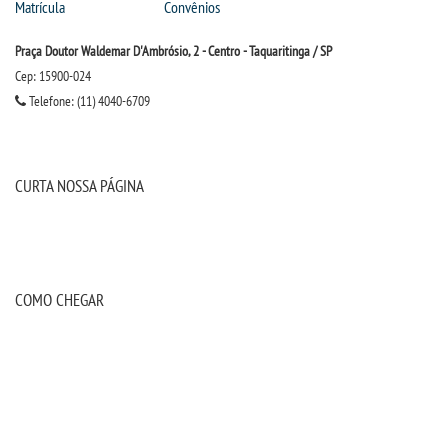
Matrícula
Convênios
Praça Doutor Waldemar D'Ambrósio, 2 - Centro - Taquaritinga / SP
Cep: 15900-024
Telefone: (11) 4040-6709
CURTA NOSSA PÁGINA
COMO CHEGAR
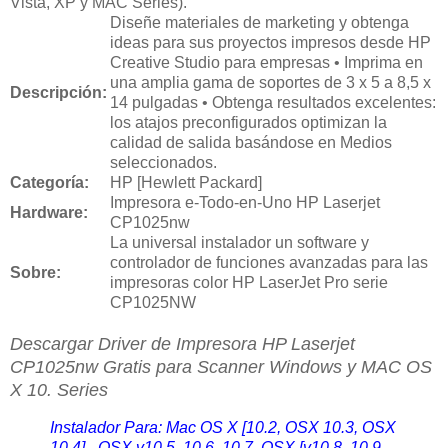
Vista, XP y MAC Series).
Diseñe materiales de marketing y obtenga
ideas para sus proyectos impresos desde HP
Creative Studio para empresas • Imprima en
una amplia gama de soportes de 3 x 5 a 8,5 x
Descripción:
14 pulgadas • Obtenga resultados excelentes:
los atajos preconfigurados optimizan la
calidad de salida basándose en Medios
seleccionados.
Categoría:
HP [Hewlett Packard]
Impresora e-Todo-en-Uno HP Laserjet
Hardware:
CP1025nw
La universal instalador un software y
controlador de funciones avanzadas para las
Sobre:
impresoras color HP LaserJet Pro serie
CP1025NW
Descargar Driver de Impresora
HP Laserjet
CP1025nw Gratis para Scanner Windows y MAC OS
X 10. Series
Instalador Para: Mac OS X [10.2, OSX 10.3, OSX
10.4] - OSX v10.5, 10.6, 10.7, OSX [v10.8, 10.9,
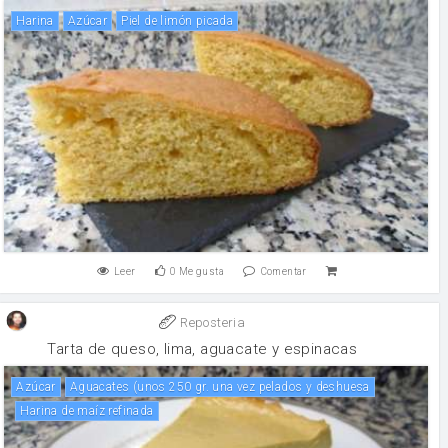
harina
Azúcar
piel de limón picada
Leer
0
Me gusta
Comentar
Reposteria
Tarta de queso, lima, aguacate y espinacas
Azúcar
Aguacates (unos 250 gr. una vez pelados y deshuesa
Harina de maíz refinada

· · · · ·

* Problem statement
Transcribe every line of the data above, leaving the pictures out of your answer.

* Result
Matrícula
Convênios
Praça Doutor Waldemar D'Ambrósio, 2 - Centro - Taquaritinga / SP
Cep: 15900-024
Telefone: (11) 4040-6709
CURTA NOSSA PÁGINA
COMO CHEGAR
Vista, XP y MAC Series).
Diseñe materiales de marketing y obtenga
ideas para sus proyectos impresos desde HP
Creative Studio para empresas • Imprima en
una amplia gama de soportes de 3 x 5 a 8,5 x
Descripción:
14 pulgadas • Obtenga resultados excelentes:
los atajos preconfigurados optimizan la
calidad de salida basándose en Medios
seleccionados.
Categoría:
HP [Hewlett Packard]
Impresora e-Todo-en-Uno HP Laserjet
Hardware:
CP1025nw
La universal instalador un software y
controlador de funciones avanzadas para las
Sobre:
impresoras color HP LaserJet Pro serie
CP1025NW
Descargar Driver de Impresora
HP Laserjet
CP1025nw Gratis para Scanner Windows y MAC OS
X 10. Series
Instalador Para: Mac OS X [10.2, OSX 10.3, OSX
10.4] - OSX v10.5, 10.6, 10.7, OSX [v10.8, 10.9,
harina
Azúcar
piel de limón picada
Leer
0
Me gusta
Comentar
Reposteria
Tarta de queso, lima, aguacate y espinacas
Azúcar
Aguacates (unos 250 gr. una vez pelados y deshuesa
Harina de maíz refinada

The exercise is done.